I have a Full size Gunner's up and a Mini Zinger Winger. Both seem to work fine, however, I am now forced to use a much smaller pickup a lot of the time and the full sized Gunner's Up is very difficult to fit in the back of this small pickup (Dakota with 4 doors). I would like to sell the full size winger and get the smaller one, but would like to hear how people compare the full size to the son of a gun. It is the same dimensions as the Mini Zinger but $100 cheaper. Does the Son of a gun use the thicker rubber bands like the mini zinger does?? How does it throw compared to the full sized Gunner's up. Is it a good enough throw to use for the "long key" bird in a field trial set up.

Thanks for your input.


----------



## willson (Nov 8, 2005)

Sell the Dakota. :wink: 

I have a SOG and 2 full sized GU wingers. The SOG throws a duck about 20-25 feet less than the full sized one. They are also more prone to fall over unless you rig them for stakes. I do think you could use the SOG for the long mark if you had it tilted to a high arc and staked. I prefer the full sized wingers. A friend I train with has Zinger Winger Field Trial wingers and they seem to throw longer and higher marks than my full sized GU wingers that are fairly new. The feature I like best about the GU's is their release mechanism: it is safer than the ZW.

Please notify me the next time you breed your female. 

Thanks,

Larry Willson


----------



## Ben Hucks (May 11, 2004)

*wingers*

I agree with Wilson. i have had all 3. i have all fullsized now.
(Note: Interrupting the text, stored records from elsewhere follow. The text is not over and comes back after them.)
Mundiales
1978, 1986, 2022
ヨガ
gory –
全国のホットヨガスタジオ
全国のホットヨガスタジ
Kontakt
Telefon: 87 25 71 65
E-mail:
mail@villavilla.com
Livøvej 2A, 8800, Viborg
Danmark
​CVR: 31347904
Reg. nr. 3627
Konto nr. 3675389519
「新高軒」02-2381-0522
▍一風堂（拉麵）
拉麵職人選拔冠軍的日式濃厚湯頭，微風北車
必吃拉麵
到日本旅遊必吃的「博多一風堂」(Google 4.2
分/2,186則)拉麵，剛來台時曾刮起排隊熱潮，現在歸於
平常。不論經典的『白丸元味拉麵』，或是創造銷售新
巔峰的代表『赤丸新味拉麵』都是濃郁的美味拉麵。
They are easier to cock and seem to hold up better than the mini as far as breaking the bands. Both the GU and the Zinger full sized throw better than the minis. if the truck is limiting your wingers maybe you can get a bike rack or something that would carry the wingers in the reese hitch. I would find a better way to transport them instead of selling.


----------



## lablover (Dec 17, 2003)

I've NEVER had a problem with my Gunners Up SOG needing to be staked to prevent falling over. But I do make it a point to set it up on level ground.
The throws are shorter than a full sized winger, maybe by 10 feet or so. That's never been a problem with me or my dog, and I believe that it helps the dog to be able to comfortably run close to the gun station.
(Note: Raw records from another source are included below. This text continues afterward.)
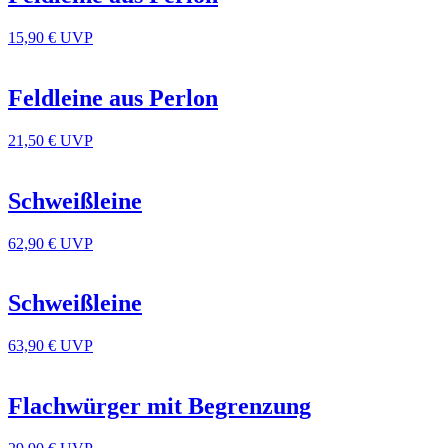
15,90 €
UVP
Feldleine aus Perlon
21,50 €
UVP
Schweißleine
62,90 €
UVP
Schweißleine
63,90 €
UVP
Flachwürger mit Begrenzung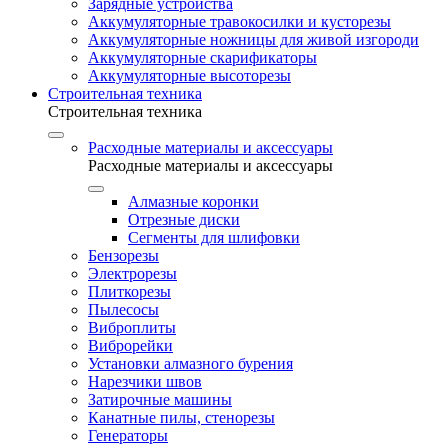
Зарядные устройства
Аккумуляторные травокосилки и кусторезы
Аккумуляторные ножницы для живой изгороди
Аккумуляторные скарификаторы
Аккумуляторные высоторезы
Строительная техника
Строительная техника
Расходные материалы и аксессуары
Расходные материалы и аксессуары
Алмазные коронки
Отрезные диски
Сегменты для шлифовки
Бензорезы
Электрорезы
Плиткорезы
Пылесосы
Виброплиты
Виброрейки
Установки алмазного бурения
Нарезчики швов
Затирочные машины
Канатные пилы, стенорезы
Генераторы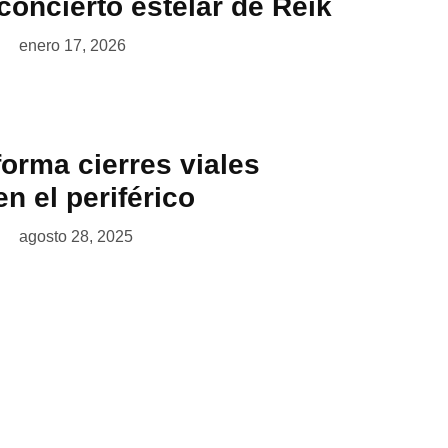
concierto estelar de Reik
enero 17, 2026
orma cierres viales
n el periférico
agosto 28, 2025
I don't use mine for anything over 200 yards, and it's quite visable at that distance.


----------



## klr650az (Aug 24, 2006)

I have both the full size and the SOG. I have also never had a problem with the SOG falling over. 
I took my SOG and did a few modifications. I cut the rubber bands right behind the the original zip ties and then reattached the ring. This gave me more power. I then went to the hardware store and bought two hook and attached them to the legs about 10 inches up from the original ones. I now have two places to hook the SOG. This has really given me a much more versatile winger. I have found that when I use full power I can really send a duck and if I am using a dokkins or bumper then I can use the upper hooks. 
Jerry


----------



## lablover (Dec 17, 2003)

Jerry,

What is the lengthof the rubber bands now that you have cut them?
I cut mine some and they are now 26", and a better throw.


----------



## klr650az (Aug 24, 2006)

I am not sure of the length but I will measure them and let you know.
Jerry


----------



## willson (Nov 8, 2005)

I rigged mine for stakes because you can't always find level ground and they do fall over occasionally. I got the recommendation from the owner of GU. They stake all of the GU wingers for the HRC Grand. Why compromise a mark you want to see for seeking a level spot. Easier to just stake them. Not too level anywhere around here anyway. Especially near water.


----------